▶ What you have to do
Your job is to transcribe all the records that follow, excluding any pictures.

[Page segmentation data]

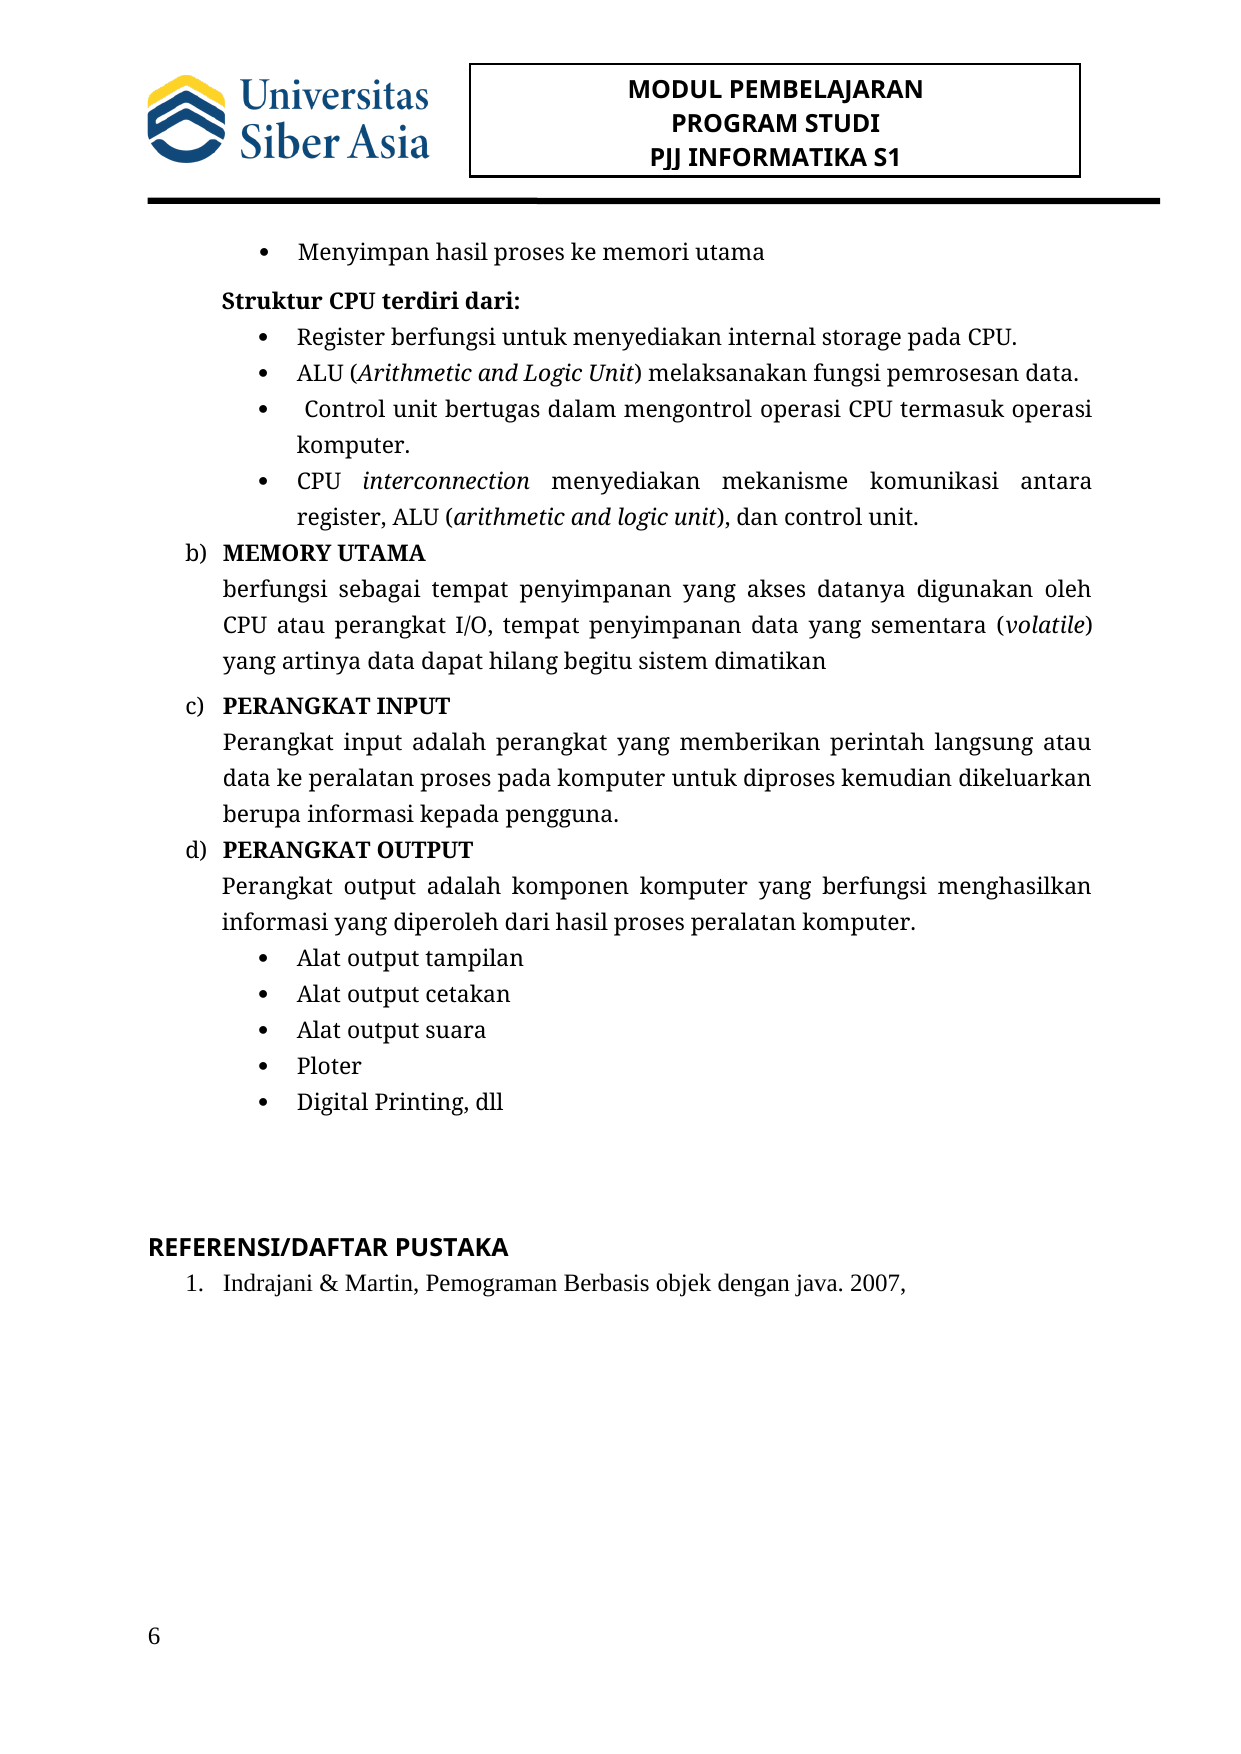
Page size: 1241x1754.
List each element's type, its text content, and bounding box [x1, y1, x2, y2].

list REFERENSI/DAFTAR PUSTAKA [148, 1229, 1092, 1263]
list Alat output cetakan [259, 978, 1092, 1009]
list PERANGKAT INPUT [185, 690, 1092, 722]
list Menyimpan hasil proses ke memori utama [260, 236, 1092, 267]
text Perangkat input adalah perangkat yang memberikan perintah langsung atau data ke peralatan proses pada komputer untuk diproses kemudian dikeluarkan berupa informasi kepada pengguna. [223, 726, 1092, 829]
picture [147, 75, 430, 163]
text berfungsi sebagai tempat penyimpanan yang akses datanya digunakan oleh CPU atau perangkat I/O, tempat penyimpanan data yang sementara (volatile) yang artinya data dapat hilang begitu sistem dimatikan [223, 573, 1092, 676]
list Perangkat output adalah komponen komputer yang berfungsi menghasilkan informasi yang diperoleh dari hasil proses peralatan komputer. [222, 870, 1092, 937]
list Indrajani & Martin, Pemograman Berbasis objek dengan java. 2007, [185, 1268, 1092, 1297]
list PERANGKAT OUTPUT [185, 834, 1092, 865]
list Digital Printing, dll [259, 1086, 1092, 1117]
text Struktur CPU terdiri dari: [222, 285, 1092, 316]
list Ploter [259, 1050, 1092, 1081]
list Register berfungsi untuk menyediakan internal storage pada CPU. [259, 321, 1092, 352]
list ALU (Arithmetic and Logic Unit) melaksanakan fungsi pemrosesan data. [259, 357, 1092, 388]
list Alat output tampilan [259, 942, 1092, 973]
list CPU interconnection menyediakan mekanisme komunikasi antara register, ALU (arithmetic and logic unit), dan control unit. [259, 465, 1092, 532]
list Control unit bertugas dalam mengontrol operasi CPU termasuk operasi komputer. [259, 393, 1092, 460]
list MEMORY UTAMA [185, 537, 1092, 568]
list Alat output suara [259, 1014, 1092, 1045]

▶ Finished exercise
Page size: 1241x1754.
List each element's type, its text content, and bounding box [x1, y1, x2, y2].

list REFERENSI/DAFTAR PUSTAKA [148, 1229, 1092, 1263]
list Alat output cetakan [259, 978, 1092, 1009]
list PERANGKAT INPUT [185, 690, 1092, 722]
list Menyimpan hasil proses ke memori utama [260, 236, 1092, 267]
text Perangkat input adalah perangkat yang memberikan perintah langsung atau data ke peralatan proses pada komputer untuk diproses kemudian dikeluarkan berupa informasi kepada pengguna. [223, 726, 1092, 829]
picture [147, 75, 430, 163]
text berfungsi sebagai tempat penyimpanan yang akses datanya digunakan oleh CPU atau perangkat I/O, tempat penyimpanan data yang sementara (volatile) yang artinya data dapat hilang begitu sistem dimatikan [223, 573, 1092, 676]
list Perangkat output adalah komponen komputer yang berfungsi menghasilkan informasi yang diperoleh dari hasil proses peralatan komputer. [222, 870, 1092, 937]
list Indrajani & Martin, Pemograman Berbasis objek dengan java. 2007, [185, 1268, 1092, 1297]
list PERANGKAT OUTPUT [185, 834, 1092, 865]
list Digital Printing, dll [259, 1086, 1092, 1117]
text Struktur CPU terdiri dari: [222, 285, 1092, 316]
list Ploter [259, 1050, 1092, 1081]
list Register berfungsi untuk menyediakan internal storage pada CPU. [259, 321, 1092, 352]
list ALU (Arithmetic and Logic Unit) melaksanakan fungsi pemrosesan data. [259, 357, 1092, 388]
list Alat output tampilan [259, 942, 1092, 973]
list CPU interconnection menyediakan mekanisme komunikasi antara register, ALU (arithmetic and logic unit), dan control unit. [259, 465, 1092, 532]
list Control unit bertugas dalam mengontrol operasi CPU termasuk operasi komputer. [259, 393, 1092, 460]
list MEMORY UTAMA [185, 537, 1092, 568]
list Alat output suara [259, 1014, 1092, 1045]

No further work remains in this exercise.